Strona:Iliada3.djvu/042

Z Wikiźródeł, wolnej biblioteki
Ta strona została przepisana.

Jako strwożona krain wilgotnych rodzina,        23
Szuka w portach schronienia przed paszczą delfina,
Bo których on dosięgnie zębem, iuż nie żyią;
Tak wśród zakrętów przed nim Troianie się kryią.
Zsilon rzezią, dwunastu młodych ludzi bierze.
Których krew Patroklowi ma przelać w ofierze.[1]
Zadumiałych, wyciągnął ich z rzeki iak łanie,
A z tyłu rękom dawszy mocne zawiązanie
Z pasów, któremi każdy miał ściśnioną szatę,
Sle do floty, na smutną przeznacza zatratę.
Lecz niedługo spoczywa, znowu się rozjada:
Na Likaona, z rzeki wybiegłego, wpada.
Już dawniéy był od niego poyman rycerz młody.

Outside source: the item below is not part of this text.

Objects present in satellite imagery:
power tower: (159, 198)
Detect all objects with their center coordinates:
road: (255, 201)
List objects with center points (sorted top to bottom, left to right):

Gdy w nocy ciął gałęzie na koła obwody;
Schwytał go, wziął chcącego bronić się daremnie,
Wyprawił na okręcie, i zaprzedał w Lemnie.
Kupił go syn Jazona: lecz się z nim ugodził
Ecyon, gość Pryama, więźnia oswobodził,
I posłał do Aryzby: stamtąd pokryiomu
Wyrwawszy się, powrócił do rodziców domu.

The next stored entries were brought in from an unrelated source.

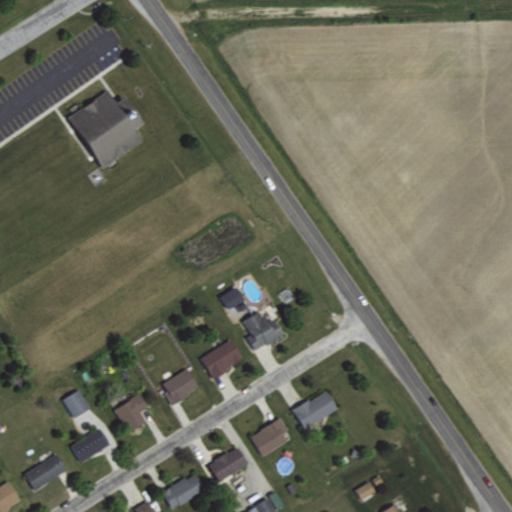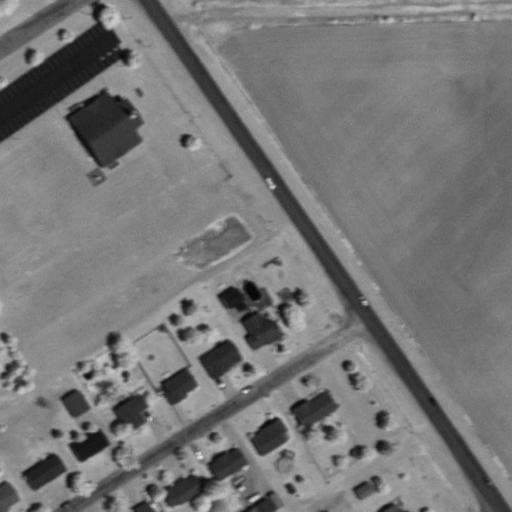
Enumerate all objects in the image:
road: (335, 6)
road: (30, 19)
building: (103, 126)
road: (321, 254)
building: (228, 295)
building: (258, 328)
building: (218, 355)
building: (176, 382)
building: (73, 400)
building: (312, 406)
building: (129, 409)
road: (210, 412)
building: (267, 434)
building: (87, 442)
building: (224, 461)
building: (42, 469)
building: (180, 488)
building: (362, 489)
building: (6, 493)
building: (142, 506)
building: (257, 506)
building: (389, 507)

Jedénaście dni, oddan miłym oyca progom,
Cieszył się z przyiaciołmi: lecz zdało się bogom,
Wrócić go, dwunastego dnia, w ręce Pelida:
Ten go do piekła zaśle, płacz mu się nie przyda.
Gdy rycerz, co mu żaden w biegu nie wystarczy,
Postrzegł go bez szyszaka, bez dzidy, bez tarczy;

  1. Srogość Achillesa nie iemu tylko samemu, ale i wiekowi przyznana bydź powinna. Wiemy, że barbarzyńskie narody Ameryki zabiiaią brańców woiennych, ze wszystkiemi dzikości wymysłami. W Eneidzie nawet, bohatyr pełen ludzkości i dobroci, cztérech branców wybiera i na śmierć przeznacza.